Da der letzte Satz nur eine Wiedergabe der vom LSG im angefochtenen Urteil global gezogenen Schlußfolgerung ist, verbleibt zu prüfen, ob die beiden voranstehenden Sätze eine Revisionsbegründung enthalten. Mit der dort sehr knapp kundgegebenen Auffassung, der Kläger sei "auf Tätigkeiten der Verwaltung und Geschäftsführung in gleichartigen, aber fremden Betrieben verweisbar", ist den Anforderungen des § 164 Abs 2 Satz 3 SGG nicht genügt. Dies gilt selbst in bezug auf die vergleichsweise geringeren Anforderungen einer Sachrüge.

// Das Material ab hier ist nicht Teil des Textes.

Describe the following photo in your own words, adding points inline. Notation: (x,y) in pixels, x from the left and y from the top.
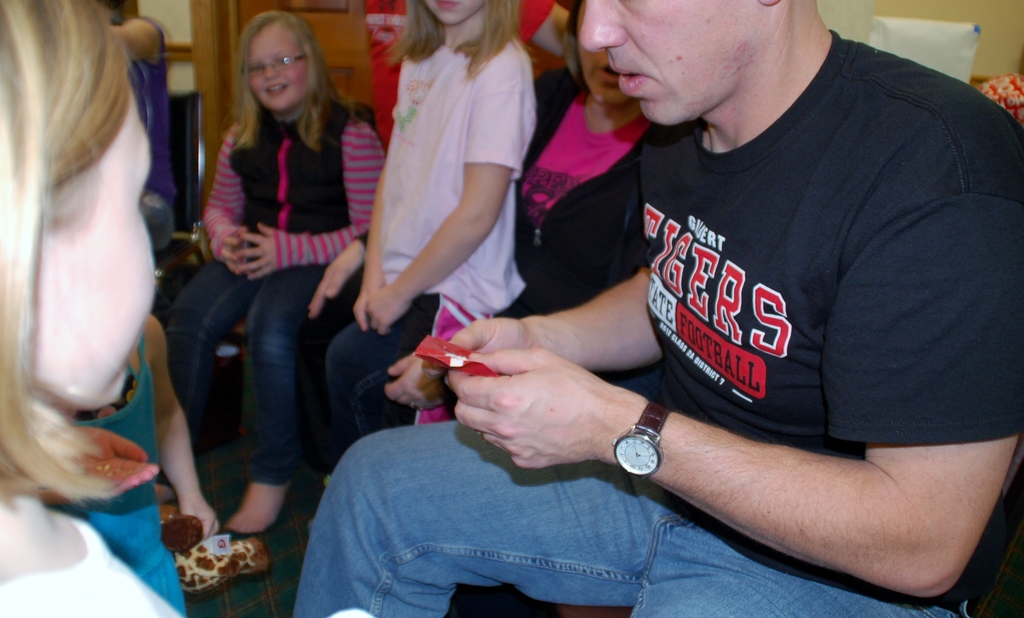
In this picture we can see some people (52,243) sitting on chairs (190,125) where a man (678,98) holding a paper (435,356) with his hands (514,398) and in the background (197,19) we can see the wall (961,12) and some objects (953,32).
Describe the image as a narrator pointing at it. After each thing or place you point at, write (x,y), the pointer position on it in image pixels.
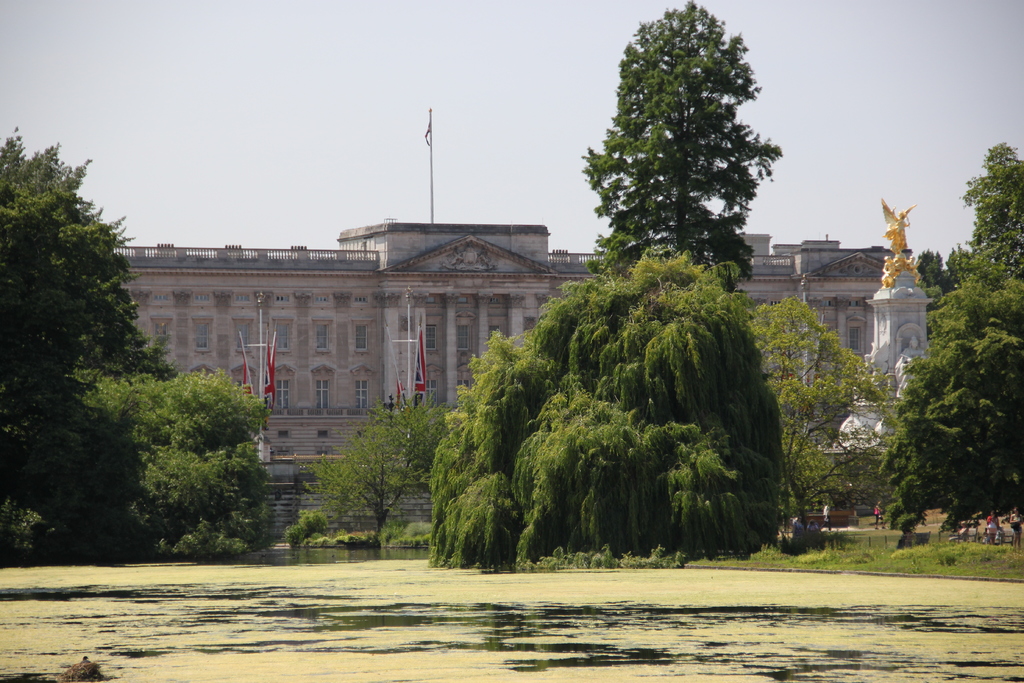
This is the picture of a place where we have a lake (473,639) and behind there is a building (381,371) and around there are some trees (655,364), plants (221,455), flags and a statue (884,380) to the side.
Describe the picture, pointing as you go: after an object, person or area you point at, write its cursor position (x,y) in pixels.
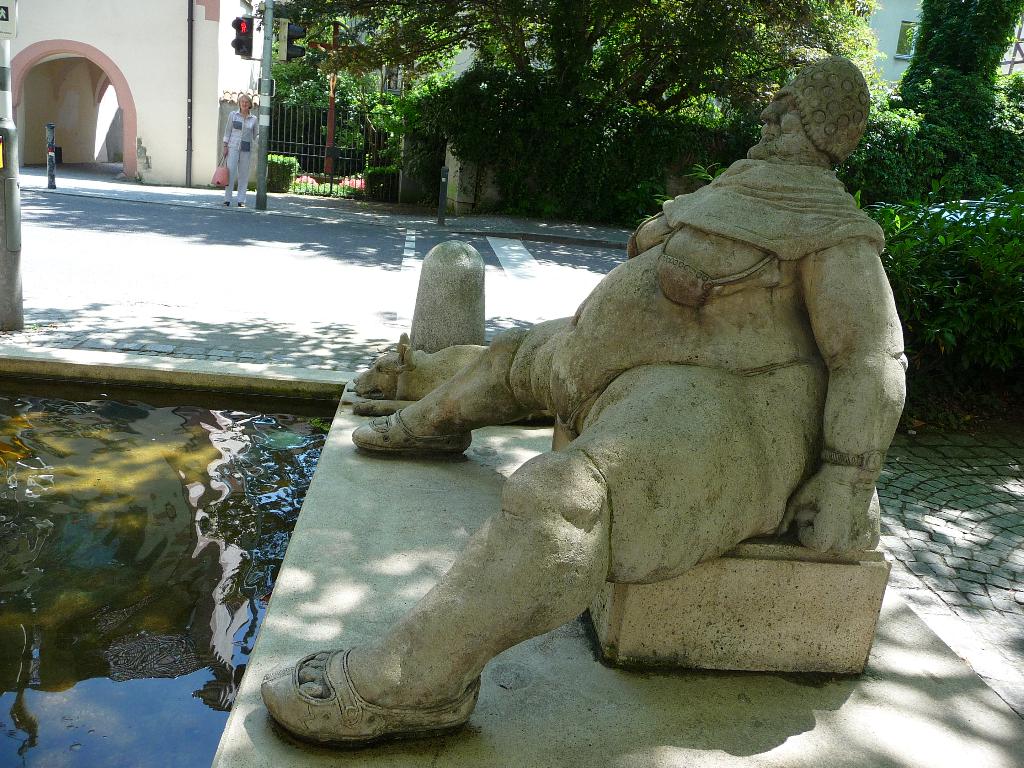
In this picture we can see a statue (726,236) of a person (825,228) wore cap (812,127), watch (847,465), shoe (341,680) sitting on a stone (735,576) and aside to this statue (457,397) we have dog statue (380,364) and in front of this statue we have water (197,532) and in the background (245,105) we can see road (333,290) and woman (255,116) is standing at the traffic signal (280,54), trees (589,52), building (876,17), gate (338,127), arch (134,144), pipe (191,82).
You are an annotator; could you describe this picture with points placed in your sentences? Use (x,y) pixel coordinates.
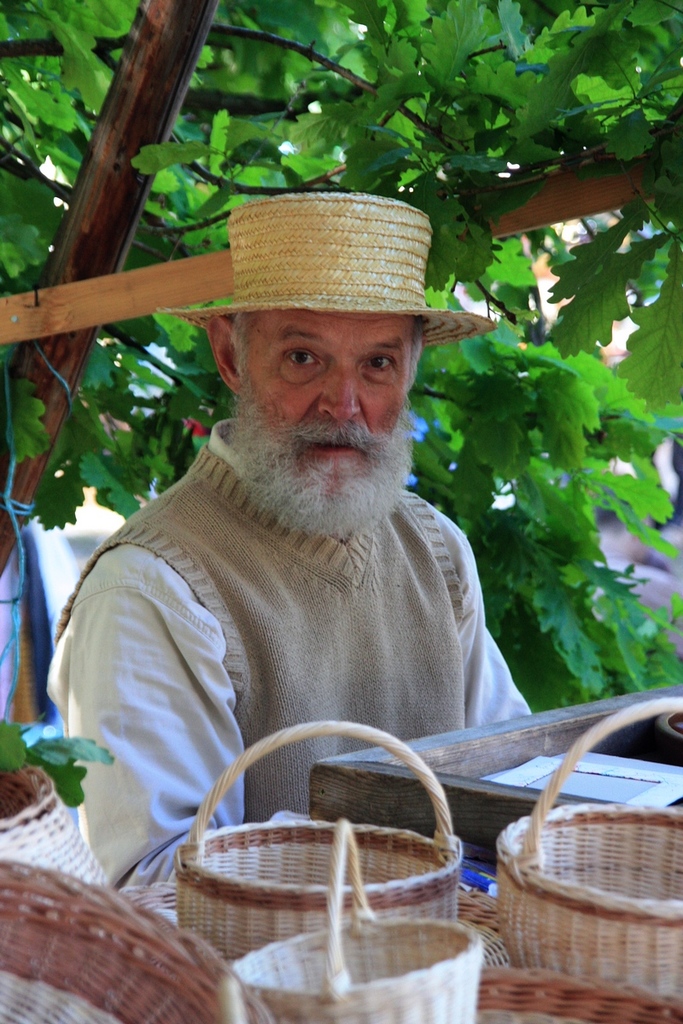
In this image, there are some baskets (325,868) in front of the person (306,635) and there are some leaves (220,125) behind him. This person (347,649) is wearing clothes (199,693) and hat (271,264) in the middle of the image (308,645).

Die Revisionsbegründung muß nicht nur die eigene Meinung wiedergeben, sondern muß sich - zumindest kurz - mit den Entscheidungsgründen des angefochtenen Urteils auseinandersetzen und erkennen lassen, daß und warum die als verletzt gerügte Vorschrift des materiellen Rechts - hier mutmaßlich: § 1246 Abs 2 RVO - auf den festgestellten Sachverhalt nicht oder nicht richtig angewendet worden ist (vgl zB mit jeweils eingehenden Nachweisen BSG SozR 1500 § 164 Nr 5, 12, 25 und 28; für das verwaltungsgerichtliche Revisionsverfahren vgl ua BVerwG Buchholz 310 § 139 VwGO Nr 61; für das bundesfinanzgerichtliche Revisionsverfahren BFH/NV 1986, 164, 165; 169, 170).
Eine solche Auseinandersetzung fehlt in der vorliegenden Revisionsbegründung.
Entspricht mithin die Revisionsbegründung bereits in formaler Hinsicht nicht den gesetzlichen Anforderungen, so mußte sie ohne Prüfung in der Sache als unzulässig verworfen werden (§ 169 Satz 2 SGG).
Die Kostenentscheidung beruht auf § 193 SGG.